| Extrait choisi |
Cet homme en bleu de chauffe de mécano, avec sa caisse à outils en bandoulière, qui s’introduit en 1943 dans la base sous-marine de Lorient, croise des soldats allemands, des officiers de la Kriegsmarine, des ouvriers des arsenaux, que fait-il ? Il vient rassembler des informations à transmettre aux Alliés : nombre et types de sous-marins, organisation des flottilles, système de défense, failles de la sécurité, épaisseur des murs, résistance des structures en béton. Cet homme qui, à l’occasion, transporte de la dynamite, qui est-il ?
Jean Cavaillès est philosophe. Mathématicien. Professeur. Reçu premier à l’École Normale Supérieure à 20 ans. Agrégé de philosophie à 24. Ses écrits sur la philosophie des sciences sont d’un abord ardu. Ils auront cependant une postérité indéniable auprès d’un grand nombre d’intellectuels – entre autres Derrida, Althusser, Ricoeur, Foucault, Canguilhem bien sûr – et continuent d’influencer la pensée d’aujourd’hui.
À la déclaration de guerre, Jean Cavaillès est mobilisé comme lieutenant de corps francs et se signale déjà par la hardiesse des coups de main qu’il monte derrière les lignes ennemies. Fait prisonnier en juin 1940, il entend un officier allemand lui jeter : « Vous avez tenu moins longtemps que la Pologne»; un vieux paysan l’apostrophe : « Nous, à l’autre guerre, nous ne nous étions pas rendus ». Il s’évade, tente de se réfugier à l’université de Lille et d’y trouver un moyen de continuer la lutte. Un professeur lui déclare : « Évadé ? Mais Cavaillès, vous avez déserté ! » À l’aune de cette réflexion d’un haut dignitaire de l’université française, comment mieux comprendre le pourrissement quasi-général d’une époque, comment mieux ressentir « l’étrange défaite » ? Elle préparait, elle assurait Vichy, et toute la collaboration qui s’ensuivit dans une cohérence logique et diligente.
Agent des services secrets de la France Libre, Jean Cavaillès est un ami de Simone Weil et de Raymond Aron qu’il rencontre à Londres lors de ses visites au Général de Gaulle, qui apprécie la hauteur de vue du personnage. Cet intellectuel de grand renom refuse de « préserver son cerveau pour la France », il se bat les armes à la main et sait parfaitement qu’il finira par être pris. Arrêté par le contre-espionnage allemand en août 1943, il est interrogé par la Gestapo, torturé. Il ne parle pas, le réseau qu’il a fondé et dirige tiendra le reste de la guerre. Devant un tribunal militaire, Cavaillès reconnaît tous les faits qui lui sont reprochés, les siens seuls, qu’il justifie en citant les œuvres des philosophes allemands étayant sa pensée, celle d’une logique de la liberté consciente et de l’action contingente. Il stupéfie ses bourreaux. Il est condamné à mort et fusillé en février 1944. On retrouvera son corps à la libération sous une croix marquée « inconnu n° 5 ». Pour un matheux, « inconnu », c’est bien trouvé.

| Images avec repères corporels localisés |
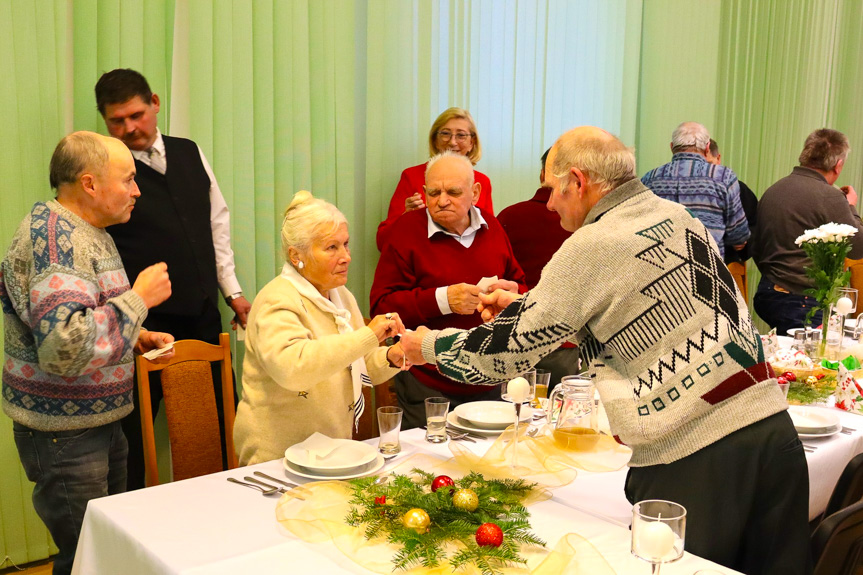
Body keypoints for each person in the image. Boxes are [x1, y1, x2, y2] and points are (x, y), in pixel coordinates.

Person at [401, 127, 810, 574]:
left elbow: (499, 358)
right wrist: (524, 308)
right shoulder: (676, 216)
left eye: (553, 189)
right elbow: (645, 314)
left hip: (697, 457)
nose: (550, 203)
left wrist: (424, 345)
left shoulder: (590, 246)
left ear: (578, 181)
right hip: (773, 432)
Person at [1, 132, 174, 575]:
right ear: (90, 184)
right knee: (88, 561)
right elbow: (63, 349)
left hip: (96, 422)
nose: (137, 191)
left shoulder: (87, 230)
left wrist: (137, 334)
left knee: (108, 553)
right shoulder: (56, 239)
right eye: (129, 179)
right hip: (66, 434)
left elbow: (87, 313)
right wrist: (139, 301)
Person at [95, 69, 249, 489]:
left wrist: (232, 292)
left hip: (201, 313)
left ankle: (225, 507)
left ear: (155, 103)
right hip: (140, 325)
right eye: (117, 121)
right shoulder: (104, 172)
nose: (130, 128)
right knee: (131, 436)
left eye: (136, 115)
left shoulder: (189, 151)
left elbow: (217, 223)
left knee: (218, 422)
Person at [233, 191, 407, 465]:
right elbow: (294, 369)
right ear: (296, 255)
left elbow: (356, 365)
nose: (346, 257)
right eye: (331, 248)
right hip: (277, 459)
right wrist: (368, 335)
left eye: (346, 244)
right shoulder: (277, 300)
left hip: (332, 454)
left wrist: (391, 356)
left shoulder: (340, 295)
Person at [370, 151, 527, 429]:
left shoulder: (493, 228)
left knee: (488, 464)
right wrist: (443, 299)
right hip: (427, 380)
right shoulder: (405, 231)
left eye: (453, 192)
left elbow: (521, 287)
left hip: (488, 375)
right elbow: (382, 307)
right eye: (434, 192)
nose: (442, 201)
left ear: (475, 192)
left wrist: (511, 289)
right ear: (423, 192)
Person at [753, 128, 863, 333]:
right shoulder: (830, 196)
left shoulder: (773, 190)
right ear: (838, 165)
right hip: (803, 301)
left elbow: (757, 247)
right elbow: (858, 248)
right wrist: (850, 206)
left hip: (768, 293)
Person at [496, 148, 578, 387]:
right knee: (561, 415)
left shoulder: (508, 217)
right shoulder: (585, 224)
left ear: (542, 174)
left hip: (516, 336)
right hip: (564, 340)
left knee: (513, 413)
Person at [376, 107, 494, 251]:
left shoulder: (482, 182)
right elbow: (383, 242)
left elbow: (489, 237)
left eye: (461, 135)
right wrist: (405, 217)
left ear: (472, 143)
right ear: (435, 140)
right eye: (445, 134)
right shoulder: (412, 176)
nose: (452, 142)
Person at [641, 122, 749, 260]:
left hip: (662, 270)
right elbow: (738, 234)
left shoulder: (650, 178)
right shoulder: (724, 177)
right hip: (707, 269)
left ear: (672, 147)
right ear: (707, 147)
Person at [706, 138, 758, 264]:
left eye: (709, 164)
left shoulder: (737, 189)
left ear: (718, 159)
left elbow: (755, 224)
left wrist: (743, 243)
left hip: (728, 264)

| Consigne A |
Répondez aux questions suivantes à partir du texte sur Jean Cavaillès :
(i) À quel âge est-il reçu premier à l'École Normale Supérieure ?
(ii) En quel mois et quelle année est-il fait prisonnier ?
(iii) Quelle inscription porte la croix sous laquelle on retrouve son corps à la libération ?
| Consigne B |
Relevez, s'il vous plaît, tous les intellectuels que le texte sur Jean Cavaillès cite parmi ceux auprès desquels ses écrits ont eu une postérité.
| Consigne C |
Poursuivez le texte sur Jean Cavaillès à partir de sa dernière phrase.

| Réponse A |
(i) À 20 ans.
(ii) En juin 1940.
(iii) « inconnu n° 5 ».

| Réponse B |
Derrida, Althusser, Ricoeur, Foucault, Canguilhem.

| Réponse C |
Ce petit livre, bel objet, beau papier, rassemble les discours que Georges Canguilhem a prononcés à la mémoire de Jean Cavaillès. L’auteur a tenté d’expliquer la raison de l’engagement tout entier de son ami dans la Résistance. Canguilhem nous dit : « Il y a dans la ténacité de Cavaillès quelque chose de terrifiant. C’est une figure unique. Un philosophe mathématicien bourré d’explosifs, un lucide téméraire, un résolu sans optimisme. Si ce n’est pas là un héros, qu’est-ce qu’un héros ? » « Parler de lui ne va pas sans quelque sentiment de honte, si on lui survit, c’est qu’on a fait moins que lui. Mais si on ne parle pas de lui, qui saura faire la différence entre cet engagement sans retenue, entre cette action sans ménagement d’arrières, et la Résistance de ces intellectuels résistants qui ne parlent tant d’eux-mêmes que parce qu’eux seuls peuvent parler de leur Résistance, tellement elle fut discrète ».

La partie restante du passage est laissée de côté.